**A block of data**
::::::::::

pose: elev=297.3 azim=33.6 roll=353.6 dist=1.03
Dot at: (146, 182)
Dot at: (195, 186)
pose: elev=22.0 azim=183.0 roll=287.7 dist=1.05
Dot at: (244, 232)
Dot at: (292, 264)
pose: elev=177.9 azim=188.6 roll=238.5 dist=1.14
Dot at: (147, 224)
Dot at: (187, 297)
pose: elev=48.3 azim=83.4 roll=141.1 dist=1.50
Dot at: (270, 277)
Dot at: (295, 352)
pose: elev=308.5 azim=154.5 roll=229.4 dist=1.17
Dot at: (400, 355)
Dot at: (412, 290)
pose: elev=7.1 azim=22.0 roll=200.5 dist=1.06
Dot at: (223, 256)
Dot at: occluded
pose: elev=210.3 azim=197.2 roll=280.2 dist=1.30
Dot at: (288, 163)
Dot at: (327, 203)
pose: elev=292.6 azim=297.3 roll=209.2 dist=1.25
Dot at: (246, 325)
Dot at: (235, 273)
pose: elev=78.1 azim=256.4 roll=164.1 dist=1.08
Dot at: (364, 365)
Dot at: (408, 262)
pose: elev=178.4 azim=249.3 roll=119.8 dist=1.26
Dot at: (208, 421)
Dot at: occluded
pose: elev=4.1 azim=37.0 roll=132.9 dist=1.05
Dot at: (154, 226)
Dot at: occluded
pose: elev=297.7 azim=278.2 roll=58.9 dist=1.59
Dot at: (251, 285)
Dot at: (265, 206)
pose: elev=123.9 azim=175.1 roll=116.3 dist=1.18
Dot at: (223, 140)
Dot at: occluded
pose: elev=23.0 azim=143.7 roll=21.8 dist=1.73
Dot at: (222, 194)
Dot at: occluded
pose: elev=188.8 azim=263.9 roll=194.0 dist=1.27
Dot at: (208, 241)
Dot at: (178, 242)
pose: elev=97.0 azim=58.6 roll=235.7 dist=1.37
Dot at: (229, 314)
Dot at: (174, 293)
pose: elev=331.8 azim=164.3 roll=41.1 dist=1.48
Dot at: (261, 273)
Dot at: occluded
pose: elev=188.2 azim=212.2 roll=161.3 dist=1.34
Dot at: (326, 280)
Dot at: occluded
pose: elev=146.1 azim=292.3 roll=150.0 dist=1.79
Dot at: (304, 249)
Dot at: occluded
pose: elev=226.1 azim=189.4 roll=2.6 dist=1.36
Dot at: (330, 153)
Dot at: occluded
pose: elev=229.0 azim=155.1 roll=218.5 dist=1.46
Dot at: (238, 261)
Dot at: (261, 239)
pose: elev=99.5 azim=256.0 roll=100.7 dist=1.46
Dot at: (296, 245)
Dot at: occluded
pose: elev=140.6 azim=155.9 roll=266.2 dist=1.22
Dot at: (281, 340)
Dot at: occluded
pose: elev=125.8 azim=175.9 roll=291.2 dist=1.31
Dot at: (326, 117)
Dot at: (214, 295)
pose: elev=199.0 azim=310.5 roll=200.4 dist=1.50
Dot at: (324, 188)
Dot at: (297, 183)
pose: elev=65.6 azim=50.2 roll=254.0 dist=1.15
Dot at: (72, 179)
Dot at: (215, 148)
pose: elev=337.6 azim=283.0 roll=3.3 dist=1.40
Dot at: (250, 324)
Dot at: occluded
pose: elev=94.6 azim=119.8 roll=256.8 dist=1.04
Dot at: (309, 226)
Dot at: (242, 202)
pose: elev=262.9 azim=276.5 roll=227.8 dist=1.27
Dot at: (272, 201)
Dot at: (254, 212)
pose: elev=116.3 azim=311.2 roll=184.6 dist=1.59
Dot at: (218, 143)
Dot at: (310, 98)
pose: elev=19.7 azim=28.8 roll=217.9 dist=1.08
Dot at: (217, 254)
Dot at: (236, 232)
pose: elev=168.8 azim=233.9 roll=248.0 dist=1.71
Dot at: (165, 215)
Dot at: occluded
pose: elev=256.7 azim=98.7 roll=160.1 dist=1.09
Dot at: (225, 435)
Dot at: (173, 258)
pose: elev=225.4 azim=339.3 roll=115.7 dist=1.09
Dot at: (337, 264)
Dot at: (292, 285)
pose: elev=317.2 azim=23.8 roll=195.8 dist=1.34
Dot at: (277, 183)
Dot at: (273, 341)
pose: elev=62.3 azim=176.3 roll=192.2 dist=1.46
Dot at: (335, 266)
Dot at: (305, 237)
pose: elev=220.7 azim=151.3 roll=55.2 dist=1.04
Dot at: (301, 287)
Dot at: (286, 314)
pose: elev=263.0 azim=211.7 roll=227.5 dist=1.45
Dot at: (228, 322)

::::::::::

**WHAT YOU ARE ASKED TO DO**
Rewrite the data above, switching every "pose" to "camera" and leaving everything else the same.

**ANSWER TO THE TASK**
camera: elev=297.3 azim=33.6 roll=353.6 dist=1.03
Dot at: (146, 182)
Dot at: (195, 186)
camera: elev=22.0 azim=183.0 roll=287.7 dist=1.05
Dot at: (244, 232)
Dot at: (292, 264)
camera: elev=177.9 azim=188.6 roll=238.5 dist=1.14
Dot at: (147, 224)
Dot at: (187, 297)
camera: elev=48.3 azim=83.4 roll=141.1 dist=1.50
Dot at: (270, 277)
Dot at: (295, 352)
camera: elev=308.5 azim=154.5 roll=229.4 dist=1.17
Dot at: (400, 355)
Dot at: (412, 290)
camera: elev=7.1 azim=22.0 roll=200.5 dist=1.06
Dot at: (223, 256)
Dot at: occluded
camera: elev=210.3 azim=197.2 roll=280.2 dist=1.30
Dot at: (288, 163)
Dot at: (327, 203)
camera: elev=292.6 azim=297.3 roll=209.2 dist=1.25
Dot at: (246, 325)
Dot at: (235, 273)
camera: elev=78.1 azim=256.4 roll=164.1 dist=1.08
Dot at: (364, 365)
Dot at: (408, 262)
camera: elev=178.4 azim=249.3 roll=119.8 dist=1.26
Dot at: (208, 421)
Dot at: occluded
camera: elev=4.1 azim=37.0 roll=132.9 dist=1.05
Dot at: (154, 226)
Dot at: occluded
camera: elev=297.7 azim=278.2 roll=58.9 dist=1.59
Dot at: (251, 285)
Dot at: (265, 206)
camera: elev=123.9 azim=175.1 roll=116.3 dist=1.18
Dot at: (223, 140)
Dot at: occluded
camera: elev=23.0 azim=143.7 roll=21.8 dist=1.73
Dot at: (222, 194)
Dot at: occluded
camera: elev=188.8 azim=263.9 roll=194.0 dist=1.27
Dot at: (208, 241)
Dot at: (178, 242)
camera: elev=97.0 azim=58.6 roll=235.7 dist=1.37
Dot at: (229, 314)
Dot at: (174, 293)
camera: elev=331.8 azim=164.3 roll=41.1 dist=1.48
Dot at: (261, 273)
Dot at: occluded
camera: elev=188.2 azim=212.2 roll=161.3 dist=1.34
Dot at: (326, 280)
Dot at: occluded
camera: elev=146.1 azim=292.3 roll=150.0 dist=1.79
Dot at: (304, 249)
Dot at: occluded
camera: elev=226.1 azim=189.4 roll=2.6 dist=1.36
Dot at: (330, 153)
Dot at: occluded
camera: elev=229.0 azim=155.1 roll=218.5 dist=1.46
Dot at: (238, 261)
Dot at: (261, 239)
camera: elev=99.5 azim=256.0 roll=100.7 dist=1.46
Dot at: (296, 245)
Dot at: occluded
camera: elev=140.6 azim=155.9 roll=266.2 dist=1.22
Dot at: (281, 340)
Dot at: occluded
camera: elev=125.8 azim=175.9 roll=291.2 dist=1.31
Dot at: (326, 117)
Dot at: (214, 295)
camera: elev=199.0 azim=310.5 roll=200.4 dist=1.50
Dot at: (324, 188)
Dot at: (297, 183)
camera: elev=65.6 azim=50.2 roll=254.0 dist=1.15
Dot at: (72, 179)
Dot at: (215, 148)
camera: elev=337.6 azim=283.0 roll=3.3 dist=1.40
Dot at: (250, 324)
Dot at: occluded
camera: elev=94.6 azim=119.8 roll=256.8 dist=1.04
Dot at: (309, 226)
Dot at: (242, 202)
camera: elev=262.9 azim=276.5 roll=227.8 dist=1.27
Dot at: (272, 201)
Dot at: (254, 212)
camera: elev=116.3 azim=311.2 roll=184.6 dist=1.59
Dot at: (218, 143)
Dot at: (310, 98)
camera: elev=19.7 azim=28.8 roll=217.9 dist=1.08
Dot at: (217, 254)
Dot at: (236, 232)
camera: elev=168.8 azim=233.9 roll=248.0 dist=1.71
Dot at: (165, 215)
Dot at: occluded
camera: elev=256.7 azim=98.7 roll=160.1 dist=1.09
Dot at: (225, 435)
Dot at: (173, 258)
camera: elev=225.4 azim=339.3 roll=115.7 dist=1.09
Dot at: (337, 264)
Dot at: (292, 285)
camera: elev=317.2 azim=23.8 roll=195.8 dist=1.34
Dot at: (277, 183)
Dot at: (273, 341)
camera: elev=62.3 azim=176.3 roll=192.2 dist=1.46
Dot at: (335, 266)
Dot at: (305, 237)
camera: elev=220.7 azim=151.3 roll=55.2 dist=1.04
Dot at: (301, 287)
Dot at: (286, 314)
camera: elev=263.0 azim=211.7 roll=227.5 dist=1.45
Dot at: (228, 322)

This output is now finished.